Çünkü artık Florya'nın -Feldkamp imzalı- parolası belli:
Haketmeyene sarı-kırmızılı forma haram!
*
Başka değişikliklere de imza atacaktır Alman teknik adam.
Oyuncuların saha içindeki ciddiyetsiz ve ipin ucunu bırakmış hallerinden, forvetlerin sezon boyunca yaşadıkları gol sıkıntısından, hücuma ağırlık veren Arda'nın savunmayı aksatmasından elbette şikayetçi olacaktır ve bütün bunların üzerine cesaret ve kararlılıkla gidecektir Kalli.
Gitmelidir de.
Kim ne derse desin, hangi cenahtan nasıl bir tepki feryadı işitilirse işitilsin, bu radikal atılımları gerçekleştirmek G.Saray'ı eksi günlerine döndürecek reçetenin en "olmazsa olmaz" başlıklarından biridir çünkü.
Basın da bu konuda Feldkamp'ın ayaklarına takılmayı değil ona destek olmayı seçerse hiç fena olmaz.
*
Bir diğer farklılık da, tepkilerden gözü korkan ve Ali Sami Yen'e adımını atmayan Özhan Canaydın'ın bu transfer mevsiminde işi sıkı tutması...
Baksanıza, daha Haziran ayı bitmeden iki önemli yabancı oyuncuya imzalar attırıldı bile.
Geçmişte bu işi Ağustos'a bırakmayı tercih ederdi Galarasaray Başkanı.
Alınan isimlerden Linderoth'u Dünya Kupası'nda İsveç milli formasıyla izledik.
Çok katkı yapabilecek, enerjik, sahanın her tarafına basan, iki ayağına hakim bir oyuncu.

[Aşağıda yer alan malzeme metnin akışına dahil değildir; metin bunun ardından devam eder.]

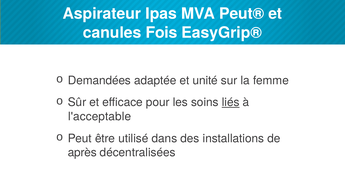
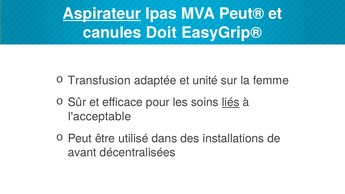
Aspirateur underline: none -> present
Fois: Fois -> Doit
Demandées: Demandées -> Transfusion
après: après -> avant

Ülkesinde "yılın futbolcusu" seçilmesi de boşuna değil. Mütevazı fakat iş yapabilecek nitelikte.
Öteki ismi de Fenerbahçe'nin geçmiş yıllarda Schalke 04'le yaptığı Şampiyonlar Ligi müsabakalarında izlemiştik.
Kimse alınmasın ama Lincoln Ş.Saraçoğlu'ndaki 3-3'lük maçta Fener'i adeta duman etmişti.
Skor tabelasına iki kez adını yazdırdığını hatırlıyorum.
Oyununa Türk futbolseverler olarak hayran kalmıştık.
Galatasaray'ın Hagi'nin vedasından beri süren bir "10 numara" açığı vardı, sanırız Lincoln bu yaraya merhem olacaktır.
*
Servet ve Almanya'dan Kalli'nin tavsiyesiyle alınan üç gurbetçi oyuncu ise şimdilik birer kapalı kutu.
*
Benim merakımı çeken şu: Hagi'nin gidişinden itibaren spor sayfalarını süsleyen "Komutan Alex" övgü ve güzellemeleri, acaba Lincoln'ün Türkiye Ligi'nde maharetlerini göstermeye başlamasıyla bitecek mi?
Alex'in papucu dama atılacak mı?

 
Toplam blog
: 5
: 287
Kayıt tarihi
: 14.06.07
 
 

Adım Salih. Soyadım Bora. Sporla ilgili meseleler ile fevkalâde ilgiliyim. Fakat dünyayı takip ediyo..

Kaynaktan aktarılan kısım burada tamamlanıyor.